John Whitfield (b. 11 July 1888 in Chapel Hill, Arkansas, d. 11 Nov 1977, DeQueen, AR) and Ida Austin (b. 2 February 1890 near Little River, Indian Territory, now OK, d. 1 Nov 1948, Paris, TX). They had 9 children, 8 of whom lived to adulthood. John suffered a head injury while working at a lumber mill a few years after their marriage and his personality changed. But he was a hardworking farmer for most of his life. Ida was great-granddaughter of Chief Thomas LeFlore, first chief of his district after removal (Trail of Tears) from Mississippi. Ida was a quiet, gentle woman who insisted that her children take time from working on the farm to go to school. She often worked in the fields with a pallet nearby to hold her youngest baby. She died at age 58 from injuries sustained when a car ran her horse and wagon off the road.

Charles Harley Moore, Pearl Daisy Barger Moore with their older children and two of Pearl's sisters.

My mother's paternal grandparents: Charles Harley Moore (b. 31 October 1874 in Reagan, Indian Territory, d. 5 October 1942, OK) and Pearl Daisy Barger (b. 3 February 1881 in Wildersville, TN, d. 17 May 1953, Troy, OK). Charley apparently loved to sing and was in a chorus or singing group. Pearl Daisy was always ready to go out. When anyone came by to visit her, she wanted to be taken out with them.

My father's maternal grandparents: Peter Arthur Hall (b. 23 August 1872 in Missouri, d. 16 February 1934, Atlanta, GA) and Sarah Adeline O'Hara (b. 13 August 1879 in Kansas City, KS, d. 20 May 1970). Arthur invested in a citrus orchard in Florida. A freeze caused them to lose the farm. I just realized that I don't know a story about Addie. She was alive until 1970 and I never met her. We share a birthday. I never met any of her children besides my grandmother. This makes me sad.

Margaret Mae Hubbell Riley and John Edgar Riley with a friend

My father's paternal grandparents: John Edgar Riley (b. 21 April 1892 in Broad Brook, CT, d. 3 September 1958, Kansas City, MO) and Margaret Mae Hubbell (b. 25 February 1891 in Lawrence, KS, d. 6 August 1930, Lawrence, KS). John Edgar fought in the Mexican border dispute. He'd run off from New York City and joined the army as an older teen. He ended up working for the railroad in KS. Both his parents and his three sisters all died during the years John was between 12 and 22. He's a bit of a mystery. He left details about his family, but we haven't been able to document any of it. There is no record of his parents or sisters, and no record of him before 1911. Margaret Mae died at 39, leaving three young adolescents and a 5-year-old. Rumor has it that she died of food poisoning. Her elder daughter, also named Margaret, quit school at 13 to take care of the family. She was adored by her siblings for ever. They were a very close family and my father spent many happy times with his paternal uncles, aunts and cousins.

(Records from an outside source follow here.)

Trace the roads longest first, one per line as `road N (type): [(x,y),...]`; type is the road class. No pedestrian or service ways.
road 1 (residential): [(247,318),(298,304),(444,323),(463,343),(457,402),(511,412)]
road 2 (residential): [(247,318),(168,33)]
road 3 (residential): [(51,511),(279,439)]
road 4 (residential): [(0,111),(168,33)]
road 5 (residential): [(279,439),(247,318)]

  1. Welcome to the GeneaBloggers family. Hope you find the association fruitful; I sure do. I have found it most stimulating, especially some of the Daily Themes.

    May you keep sharing your ancestor stories!

    Dr. Bill ;-)
    Author of "13 Ways to Tell Your Ancestor Stories" and family saga novels:
    "Back to the Homeplace" and "The Homeplace Revisited"

  2. Such great photos! I noticed that some of your family lived in Kansas. You might check out the Midwest Genealogy Center (if you haven't already) and see if they can give you some leads on your paternal grandfather. ( Also, for your Arkansas ancestors you can check out The Butler Center ( Happy hunting!